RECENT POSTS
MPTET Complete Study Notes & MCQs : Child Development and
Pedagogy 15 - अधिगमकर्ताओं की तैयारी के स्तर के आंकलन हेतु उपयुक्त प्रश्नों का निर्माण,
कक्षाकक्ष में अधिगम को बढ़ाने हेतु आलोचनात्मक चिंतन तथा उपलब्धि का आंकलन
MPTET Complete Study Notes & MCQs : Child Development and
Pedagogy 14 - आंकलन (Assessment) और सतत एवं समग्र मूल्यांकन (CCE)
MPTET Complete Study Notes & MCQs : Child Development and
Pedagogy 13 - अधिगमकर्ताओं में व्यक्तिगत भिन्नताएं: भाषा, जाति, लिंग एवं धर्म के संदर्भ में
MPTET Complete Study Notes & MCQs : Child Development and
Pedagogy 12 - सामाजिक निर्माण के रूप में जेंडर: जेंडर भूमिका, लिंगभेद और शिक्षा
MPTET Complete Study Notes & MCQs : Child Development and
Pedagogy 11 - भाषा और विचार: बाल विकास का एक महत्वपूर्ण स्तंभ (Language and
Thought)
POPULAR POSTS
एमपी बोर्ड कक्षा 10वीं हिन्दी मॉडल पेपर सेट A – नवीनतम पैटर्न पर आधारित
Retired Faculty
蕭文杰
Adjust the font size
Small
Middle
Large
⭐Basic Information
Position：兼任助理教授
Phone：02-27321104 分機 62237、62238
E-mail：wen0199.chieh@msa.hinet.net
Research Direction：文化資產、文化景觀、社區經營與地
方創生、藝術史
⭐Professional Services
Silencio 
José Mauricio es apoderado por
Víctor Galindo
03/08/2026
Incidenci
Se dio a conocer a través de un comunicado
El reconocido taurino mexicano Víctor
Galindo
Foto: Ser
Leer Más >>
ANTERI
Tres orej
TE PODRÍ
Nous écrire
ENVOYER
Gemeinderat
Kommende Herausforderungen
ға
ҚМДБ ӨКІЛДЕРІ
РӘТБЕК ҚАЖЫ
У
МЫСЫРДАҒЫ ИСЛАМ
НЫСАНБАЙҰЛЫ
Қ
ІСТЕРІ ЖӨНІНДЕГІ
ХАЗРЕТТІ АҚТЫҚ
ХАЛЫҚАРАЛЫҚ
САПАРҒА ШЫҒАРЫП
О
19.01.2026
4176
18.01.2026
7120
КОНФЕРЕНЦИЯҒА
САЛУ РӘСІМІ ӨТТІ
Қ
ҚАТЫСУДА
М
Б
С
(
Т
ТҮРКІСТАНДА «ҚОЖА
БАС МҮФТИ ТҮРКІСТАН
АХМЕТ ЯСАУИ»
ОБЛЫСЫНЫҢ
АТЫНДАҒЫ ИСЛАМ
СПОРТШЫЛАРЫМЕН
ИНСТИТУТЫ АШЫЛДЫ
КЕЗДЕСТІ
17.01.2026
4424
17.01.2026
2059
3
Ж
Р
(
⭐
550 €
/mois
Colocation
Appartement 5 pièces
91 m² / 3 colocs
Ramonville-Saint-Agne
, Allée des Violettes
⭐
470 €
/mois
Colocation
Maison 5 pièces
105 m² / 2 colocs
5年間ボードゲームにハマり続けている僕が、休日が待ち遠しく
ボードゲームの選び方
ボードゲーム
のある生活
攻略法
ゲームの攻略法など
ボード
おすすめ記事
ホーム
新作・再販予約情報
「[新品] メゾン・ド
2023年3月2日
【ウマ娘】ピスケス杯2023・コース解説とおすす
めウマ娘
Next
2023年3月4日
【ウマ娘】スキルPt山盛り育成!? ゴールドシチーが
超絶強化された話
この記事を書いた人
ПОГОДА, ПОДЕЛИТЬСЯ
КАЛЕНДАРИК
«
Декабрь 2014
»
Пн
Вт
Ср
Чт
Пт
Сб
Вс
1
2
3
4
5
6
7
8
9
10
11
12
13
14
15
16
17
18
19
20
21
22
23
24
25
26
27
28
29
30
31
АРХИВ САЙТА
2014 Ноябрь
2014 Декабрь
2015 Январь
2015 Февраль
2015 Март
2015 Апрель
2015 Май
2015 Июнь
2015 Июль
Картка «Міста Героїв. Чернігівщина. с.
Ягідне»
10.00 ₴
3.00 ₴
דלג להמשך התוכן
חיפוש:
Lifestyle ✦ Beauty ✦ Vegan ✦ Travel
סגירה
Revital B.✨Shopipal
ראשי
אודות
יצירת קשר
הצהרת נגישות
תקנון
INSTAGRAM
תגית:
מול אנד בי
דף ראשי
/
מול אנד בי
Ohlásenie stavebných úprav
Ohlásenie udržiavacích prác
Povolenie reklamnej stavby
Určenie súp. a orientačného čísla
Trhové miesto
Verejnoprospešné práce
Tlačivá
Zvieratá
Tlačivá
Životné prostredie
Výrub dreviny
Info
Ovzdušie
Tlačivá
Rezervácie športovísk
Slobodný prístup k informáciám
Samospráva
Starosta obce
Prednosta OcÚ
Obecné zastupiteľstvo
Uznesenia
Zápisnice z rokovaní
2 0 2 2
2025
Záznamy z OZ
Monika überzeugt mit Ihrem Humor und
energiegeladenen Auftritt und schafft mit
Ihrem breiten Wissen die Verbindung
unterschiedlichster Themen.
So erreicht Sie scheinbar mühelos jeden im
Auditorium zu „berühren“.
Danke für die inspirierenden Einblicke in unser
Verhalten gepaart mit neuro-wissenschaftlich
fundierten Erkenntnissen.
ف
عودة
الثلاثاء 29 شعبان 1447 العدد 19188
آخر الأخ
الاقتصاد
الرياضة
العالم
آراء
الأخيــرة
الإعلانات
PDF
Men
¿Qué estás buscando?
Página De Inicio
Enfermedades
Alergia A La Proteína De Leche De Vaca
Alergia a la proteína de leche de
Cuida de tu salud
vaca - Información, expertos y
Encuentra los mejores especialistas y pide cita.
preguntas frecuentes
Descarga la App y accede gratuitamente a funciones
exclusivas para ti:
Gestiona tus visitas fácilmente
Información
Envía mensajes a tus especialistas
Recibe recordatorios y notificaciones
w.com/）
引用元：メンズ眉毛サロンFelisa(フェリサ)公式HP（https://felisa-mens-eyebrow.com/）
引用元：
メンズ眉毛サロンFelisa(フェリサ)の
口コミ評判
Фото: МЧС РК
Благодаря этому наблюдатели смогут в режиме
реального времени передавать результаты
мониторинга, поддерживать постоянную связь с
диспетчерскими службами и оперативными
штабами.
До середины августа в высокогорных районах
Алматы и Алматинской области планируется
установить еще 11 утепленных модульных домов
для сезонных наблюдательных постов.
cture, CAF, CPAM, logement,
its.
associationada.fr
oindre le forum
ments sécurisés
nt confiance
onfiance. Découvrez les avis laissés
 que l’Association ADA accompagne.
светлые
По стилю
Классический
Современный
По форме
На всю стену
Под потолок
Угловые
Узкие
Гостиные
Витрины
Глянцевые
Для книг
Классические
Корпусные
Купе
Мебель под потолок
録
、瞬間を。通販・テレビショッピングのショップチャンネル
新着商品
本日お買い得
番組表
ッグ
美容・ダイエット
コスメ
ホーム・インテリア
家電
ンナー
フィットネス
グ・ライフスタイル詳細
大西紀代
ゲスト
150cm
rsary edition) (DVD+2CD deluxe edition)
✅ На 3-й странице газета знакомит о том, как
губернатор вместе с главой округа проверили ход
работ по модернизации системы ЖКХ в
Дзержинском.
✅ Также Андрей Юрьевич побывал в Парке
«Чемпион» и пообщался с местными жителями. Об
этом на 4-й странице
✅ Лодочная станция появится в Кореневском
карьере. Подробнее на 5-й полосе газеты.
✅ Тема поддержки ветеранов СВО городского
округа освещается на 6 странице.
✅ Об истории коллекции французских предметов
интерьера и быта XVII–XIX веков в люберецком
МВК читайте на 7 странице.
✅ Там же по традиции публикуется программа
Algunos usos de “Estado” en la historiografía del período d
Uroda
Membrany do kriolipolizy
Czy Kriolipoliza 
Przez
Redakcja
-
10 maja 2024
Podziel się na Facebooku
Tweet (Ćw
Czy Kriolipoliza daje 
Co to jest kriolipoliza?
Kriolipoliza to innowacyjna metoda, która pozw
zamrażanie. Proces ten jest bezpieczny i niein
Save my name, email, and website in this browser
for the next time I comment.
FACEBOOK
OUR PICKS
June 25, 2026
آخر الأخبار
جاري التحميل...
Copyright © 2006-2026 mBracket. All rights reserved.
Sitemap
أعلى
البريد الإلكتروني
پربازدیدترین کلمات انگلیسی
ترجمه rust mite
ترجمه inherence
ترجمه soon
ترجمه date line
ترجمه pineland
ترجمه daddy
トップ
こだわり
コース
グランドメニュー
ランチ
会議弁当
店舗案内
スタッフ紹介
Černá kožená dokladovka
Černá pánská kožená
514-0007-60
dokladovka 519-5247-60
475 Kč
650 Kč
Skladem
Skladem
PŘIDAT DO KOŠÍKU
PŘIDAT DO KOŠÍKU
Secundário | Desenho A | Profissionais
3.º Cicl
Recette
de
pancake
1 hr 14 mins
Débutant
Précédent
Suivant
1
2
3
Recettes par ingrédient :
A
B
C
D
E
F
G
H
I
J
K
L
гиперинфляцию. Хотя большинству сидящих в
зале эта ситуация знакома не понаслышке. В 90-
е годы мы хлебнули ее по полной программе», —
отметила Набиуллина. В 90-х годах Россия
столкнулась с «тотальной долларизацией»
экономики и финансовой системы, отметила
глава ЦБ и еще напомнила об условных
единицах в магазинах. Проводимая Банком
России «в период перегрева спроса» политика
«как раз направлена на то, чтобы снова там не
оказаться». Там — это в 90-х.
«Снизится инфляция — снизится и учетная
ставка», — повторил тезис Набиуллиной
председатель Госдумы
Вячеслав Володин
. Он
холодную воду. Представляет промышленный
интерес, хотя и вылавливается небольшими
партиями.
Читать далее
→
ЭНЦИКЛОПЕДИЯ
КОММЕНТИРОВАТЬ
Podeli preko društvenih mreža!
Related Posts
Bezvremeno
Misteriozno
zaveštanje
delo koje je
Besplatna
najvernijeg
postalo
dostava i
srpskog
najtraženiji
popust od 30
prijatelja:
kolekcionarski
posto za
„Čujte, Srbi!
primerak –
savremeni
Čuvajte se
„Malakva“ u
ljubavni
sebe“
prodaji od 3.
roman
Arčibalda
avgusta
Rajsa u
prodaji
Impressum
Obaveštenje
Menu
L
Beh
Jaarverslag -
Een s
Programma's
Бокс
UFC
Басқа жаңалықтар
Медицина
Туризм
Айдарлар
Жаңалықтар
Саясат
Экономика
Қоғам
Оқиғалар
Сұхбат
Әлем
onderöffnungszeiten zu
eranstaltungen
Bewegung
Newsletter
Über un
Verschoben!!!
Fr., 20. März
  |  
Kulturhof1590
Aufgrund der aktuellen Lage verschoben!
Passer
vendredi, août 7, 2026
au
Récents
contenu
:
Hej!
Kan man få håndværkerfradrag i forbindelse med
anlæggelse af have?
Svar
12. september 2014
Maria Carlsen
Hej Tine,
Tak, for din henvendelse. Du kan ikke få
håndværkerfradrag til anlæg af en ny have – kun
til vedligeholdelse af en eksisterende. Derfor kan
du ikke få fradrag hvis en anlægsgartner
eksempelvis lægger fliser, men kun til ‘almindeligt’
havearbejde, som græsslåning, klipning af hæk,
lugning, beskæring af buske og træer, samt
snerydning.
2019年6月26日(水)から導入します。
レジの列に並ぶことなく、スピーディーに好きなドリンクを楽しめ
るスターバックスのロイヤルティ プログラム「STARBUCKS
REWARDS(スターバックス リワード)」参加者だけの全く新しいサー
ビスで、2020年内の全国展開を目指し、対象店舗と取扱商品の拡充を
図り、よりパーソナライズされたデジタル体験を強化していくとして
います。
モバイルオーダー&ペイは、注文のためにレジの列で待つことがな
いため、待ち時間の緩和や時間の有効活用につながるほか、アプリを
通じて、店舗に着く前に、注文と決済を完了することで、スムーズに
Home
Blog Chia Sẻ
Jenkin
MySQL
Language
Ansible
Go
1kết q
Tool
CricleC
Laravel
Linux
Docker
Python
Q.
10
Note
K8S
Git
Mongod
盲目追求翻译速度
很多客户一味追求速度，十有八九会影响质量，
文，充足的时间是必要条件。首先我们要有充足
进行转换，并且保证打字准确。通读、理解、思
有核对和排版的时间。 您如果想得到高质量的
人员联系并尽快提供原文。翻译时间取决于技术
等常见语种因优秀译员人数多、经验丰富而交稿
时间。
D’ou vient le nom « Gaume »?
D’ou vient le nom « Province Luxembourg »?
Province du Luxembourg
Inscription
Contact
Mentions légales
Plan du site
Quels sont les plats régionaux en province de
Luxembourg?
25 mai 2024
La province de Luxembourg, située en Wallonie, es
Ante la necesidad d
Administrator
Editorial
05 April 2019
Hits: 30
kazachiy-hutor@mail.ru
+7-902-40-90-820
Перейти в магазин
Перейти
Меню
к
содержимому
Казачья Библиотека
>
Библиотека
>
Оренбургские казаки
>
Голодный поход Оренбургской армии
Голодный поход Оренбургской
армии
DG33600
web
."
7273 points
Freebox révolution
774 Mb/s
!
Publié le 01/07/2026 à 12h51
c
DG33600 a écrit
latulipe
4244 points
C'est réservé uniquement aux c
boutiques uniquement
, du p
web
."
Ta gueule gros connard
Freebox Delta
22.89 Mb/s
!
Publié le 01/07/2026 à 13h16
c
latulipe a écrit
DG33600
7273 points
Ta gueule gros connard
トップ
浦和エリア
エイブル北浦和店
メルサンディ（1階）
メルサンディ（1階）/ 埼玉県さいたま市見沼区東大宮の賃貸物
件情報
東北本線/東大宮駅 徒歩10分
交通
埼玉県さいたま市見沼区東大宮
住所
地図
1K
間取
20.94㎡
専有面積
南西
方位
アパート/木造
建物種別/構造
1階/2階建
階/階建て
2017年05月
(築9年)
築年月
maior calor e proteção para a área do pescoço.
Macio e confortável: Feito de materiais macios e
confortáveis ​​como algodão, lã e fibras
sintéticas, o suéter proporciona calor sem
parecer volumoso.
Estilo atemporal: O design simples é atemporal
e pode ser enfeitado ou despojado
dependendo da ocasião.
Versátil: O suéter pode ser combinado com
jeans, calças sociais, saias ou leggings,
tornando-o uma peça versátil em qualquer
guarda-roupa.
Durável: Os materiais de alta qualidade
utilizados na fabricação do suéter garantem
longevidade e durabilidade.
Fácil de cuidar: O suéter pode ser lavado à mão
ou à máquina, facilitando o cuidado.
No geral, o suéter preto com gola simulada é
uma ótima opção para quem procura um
###
*Work instructions*: Give the listing from its first line through the line containing "Pedagogy 13 - अधिगमकर्ताओं" as a Markdown table with columns No. and Text, one row per line, leaving out blank lines.

*Response area*:
| No. | Text |
|---|---|
| 1 | RECENT POSTS |
| 2 | MPTET Complete Study Notes & MCQs : Child Development and |
| 3 | Pedagogy 15 - अधिगमकर्ताओं की तैयारी के स्तर के आंकलन हेतु उपयुक्त प्रश्नों का निर्माण, |
| 4 | कक्षाकक्ष में अधिगम को बढ़ाने हेतु आलोचनात्मक चिंतन तथा उपलब्धि का आंकलन |
| 5 | MPTET Complete Study Notes & MCQs : Child Development and |
| 6 | Pedagogy 14 - आंकलन (Assessment) और सतत एवं समग्र मूल्यांकन (CCE) |
| 7 | MPTET Complete Study Notes & MCQs : Child Development and |
| 8 | Pedagogy 13 - अधिगमकर्ताओं में व्यक्तिगत भिन्नताएं: भाषा, जाति, लिंग एवं धर्म के संदर्भ में |